Zechariah 5

En ik hief mijn ogen weder op, en ik zag; en ziet, een vliegende rol.
Podigoh opet oči i vidjeh: leti svitak knjige.
En Hij zeide tot mij: Wat ziet gij? En ik zeide: Ik zie een vliegende rol, welker lengte is van twintig ellen, en haar breedte van tien ellen.

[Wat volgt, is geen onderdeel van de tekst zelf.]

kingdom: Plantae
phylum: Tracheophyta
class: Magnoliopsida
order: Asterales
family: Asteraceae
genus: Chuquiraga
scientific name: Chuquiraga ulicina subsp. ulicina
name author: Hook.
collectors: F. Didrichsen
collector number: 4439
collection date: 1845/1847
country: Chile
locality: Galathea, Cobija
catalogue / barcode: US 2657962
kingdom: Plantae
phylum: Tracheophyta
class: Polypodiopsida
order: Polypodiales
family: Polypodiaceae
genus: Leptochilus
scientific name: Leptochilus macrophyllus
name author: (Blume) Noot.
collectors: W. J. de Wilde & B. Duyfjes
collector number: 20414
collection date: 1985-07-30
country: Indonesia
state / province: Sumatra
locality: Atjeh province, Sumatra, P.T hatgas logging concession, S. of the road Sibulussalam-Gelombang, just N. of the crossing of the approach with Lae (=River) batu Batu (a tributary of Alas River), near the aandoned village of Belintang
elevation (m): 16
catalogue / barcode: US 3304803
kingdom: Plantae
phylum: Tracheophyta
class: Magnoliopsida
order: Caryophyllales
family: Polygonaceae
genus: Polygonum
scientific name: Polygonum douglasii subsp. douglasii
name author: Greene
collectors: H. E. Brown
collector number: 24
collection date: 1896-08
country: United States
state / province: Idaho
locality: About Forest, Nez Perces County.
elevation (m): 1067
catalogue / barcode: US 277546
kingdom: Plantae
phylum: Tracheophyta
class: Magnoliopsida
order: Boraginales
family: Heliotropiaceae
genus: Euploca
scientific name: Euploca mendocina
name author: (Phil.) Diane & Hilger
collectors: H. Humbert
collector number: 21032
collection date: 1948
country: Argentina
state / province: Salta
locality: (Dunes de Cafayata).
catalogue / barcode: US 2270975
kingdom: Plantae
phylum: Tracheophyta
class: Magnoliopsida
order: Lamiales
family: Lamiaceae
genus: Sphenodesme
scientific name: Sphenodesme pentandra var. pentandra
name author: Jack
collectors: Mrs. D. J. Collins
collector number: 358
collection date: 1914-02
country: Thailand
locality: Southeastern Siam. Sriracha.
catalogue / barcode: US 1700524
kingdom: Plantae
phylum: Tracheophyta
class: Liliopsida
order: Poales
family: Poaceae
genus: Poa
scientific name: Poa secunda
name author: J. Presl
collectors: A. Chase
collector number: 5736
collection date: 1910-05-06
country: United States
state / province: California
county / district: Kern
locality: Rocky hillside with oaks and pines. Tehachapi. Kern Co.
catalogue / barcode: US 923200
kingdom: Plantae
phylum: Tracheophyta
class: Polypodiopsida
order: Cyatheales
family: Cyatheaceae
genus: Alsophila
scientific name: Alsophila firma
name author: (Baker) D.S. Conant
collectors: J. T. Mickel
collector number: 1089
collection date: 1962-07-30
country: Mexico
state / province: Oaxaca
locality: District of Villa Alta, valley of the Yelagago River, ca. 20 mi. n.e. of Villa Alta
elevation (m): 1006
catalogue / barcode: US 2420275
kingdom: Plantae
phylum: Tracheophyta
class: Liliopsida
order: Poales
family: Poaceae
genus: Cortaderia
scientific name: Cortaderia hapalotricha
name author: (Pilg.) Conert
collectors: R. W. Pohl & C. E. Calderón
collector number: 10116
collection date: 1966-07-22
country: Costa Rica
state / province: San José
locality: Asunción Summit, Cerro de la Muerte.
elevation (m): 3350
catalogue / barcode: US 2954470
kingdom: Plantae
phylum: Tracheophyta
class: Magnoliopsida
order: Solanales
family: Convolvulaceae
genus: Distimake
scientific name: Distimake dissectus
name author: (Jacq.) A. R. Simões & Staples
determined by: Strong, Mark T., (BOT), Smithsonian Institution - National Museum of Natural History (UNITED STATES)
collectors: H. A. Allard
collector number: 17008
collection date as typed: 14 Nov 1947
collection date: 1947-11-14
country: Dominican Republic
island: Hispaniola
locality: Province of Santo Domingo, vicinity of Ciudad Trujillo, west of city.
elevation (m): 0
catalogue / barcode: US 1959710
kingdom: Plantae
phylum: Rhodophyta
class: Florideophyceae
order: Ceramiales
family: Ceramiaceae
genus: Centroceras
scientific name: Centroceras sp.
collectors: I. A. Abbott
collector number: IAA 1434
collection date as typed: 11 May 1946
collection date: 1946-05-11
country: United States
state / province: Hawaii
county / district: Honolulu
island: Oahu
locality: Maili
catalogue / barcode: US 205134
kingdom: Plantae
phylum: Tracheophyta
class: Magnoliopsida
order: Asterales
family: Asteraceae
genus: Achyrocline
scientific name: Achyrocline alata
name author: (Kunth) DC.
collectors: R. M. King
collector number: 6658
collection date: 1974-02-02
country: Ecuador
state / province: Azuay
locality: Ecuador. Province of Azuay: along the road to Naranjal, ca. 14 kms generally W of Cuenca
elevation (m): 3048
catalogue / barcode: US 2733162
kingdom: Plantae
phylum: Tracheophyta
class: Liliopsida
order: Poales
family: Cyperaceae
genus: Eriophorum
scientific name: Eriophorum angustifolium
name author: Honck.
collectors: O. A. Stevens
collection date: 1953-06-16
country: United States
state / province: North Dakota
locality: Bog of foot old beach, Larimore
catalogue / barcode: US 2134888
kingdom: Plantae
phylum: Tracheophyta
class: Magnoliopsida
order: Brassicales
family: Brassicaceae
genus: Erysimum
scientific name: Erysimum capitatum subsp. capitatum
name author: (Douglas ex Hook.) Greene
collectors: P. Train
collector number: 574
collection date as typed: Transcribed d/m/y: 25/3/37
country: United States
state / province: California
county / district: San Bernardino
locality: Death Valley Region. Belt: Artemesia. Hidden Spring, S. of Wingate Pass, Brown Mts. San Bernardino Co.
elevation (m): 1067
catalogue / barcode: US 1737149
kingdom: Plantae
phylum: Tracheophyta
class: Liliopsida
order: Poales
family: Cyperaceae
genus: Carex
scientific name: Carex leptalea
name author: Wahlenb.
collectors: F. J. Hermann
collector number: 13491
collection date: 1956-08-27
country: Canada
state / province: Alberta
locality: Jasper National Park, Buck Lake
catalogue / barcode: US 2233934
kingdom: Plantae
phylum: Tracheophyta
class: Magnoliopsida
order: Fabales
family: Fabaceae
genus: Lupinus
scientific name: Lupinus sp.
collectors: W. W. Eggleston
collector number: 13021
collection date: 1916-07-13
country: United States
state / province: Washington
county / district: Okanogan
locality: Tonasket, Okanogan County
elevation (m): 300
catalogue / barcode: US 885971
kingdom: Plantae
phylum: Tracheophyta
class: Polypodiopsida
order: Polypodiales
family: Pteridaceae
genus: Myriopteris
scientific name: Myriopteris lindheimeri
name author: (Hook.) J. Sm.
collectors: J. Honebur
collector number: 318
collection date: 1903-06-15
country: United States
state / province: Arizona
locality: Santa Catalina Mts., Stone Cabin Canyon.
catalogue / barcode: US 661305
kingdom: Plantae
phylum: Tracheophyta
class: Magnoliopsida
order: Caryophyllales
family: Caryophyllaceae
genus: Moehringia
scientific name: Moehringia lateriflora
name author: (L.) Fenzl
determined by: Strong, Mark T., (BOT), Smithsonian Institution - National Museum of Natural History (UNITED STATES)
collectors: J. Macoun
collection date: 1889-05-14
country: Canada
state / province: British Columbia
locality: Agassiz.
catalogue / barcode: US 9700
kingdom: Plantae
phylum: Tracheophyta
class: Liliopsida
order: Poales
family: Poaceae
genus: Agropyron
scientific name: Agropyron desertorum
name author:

Anđeo me upita: "Što vidiš?" Odgovorih: "Vidim svitak knjige gdje leti: dužina joj je dvadeset lakata, a širina deset."
Toen zeide Hij tot mij: Dit is de vloek, die uitgaan zal over het ganse land; want een iegelijk, die steelt, zal van hier, volgens denzelven vloek, uitgeroeid worden; desgelijks een iegelijk, die valselijk zweert, zal van hier, volgens denzelven vloek, uitgeroeid worden.
On mi tad reče: "To je prokletstvo koje će zahvatiti svu zemlju; odsad, svaki koji krade bit će po njem izgnan odavde i svaki koji krivo priseže bit će po njem odavde protjeran.
Ik breng dezen vloek voort, spreekt de HEERE der heirscharen, dat hij kome in het huis van den dief, en in het huis desgenen, die bij Mijn Naam valselijk zweert; en hij zal in het midden zijns huizes overnachten, en hij zal het verteren, met zijn houten en zijn stenen.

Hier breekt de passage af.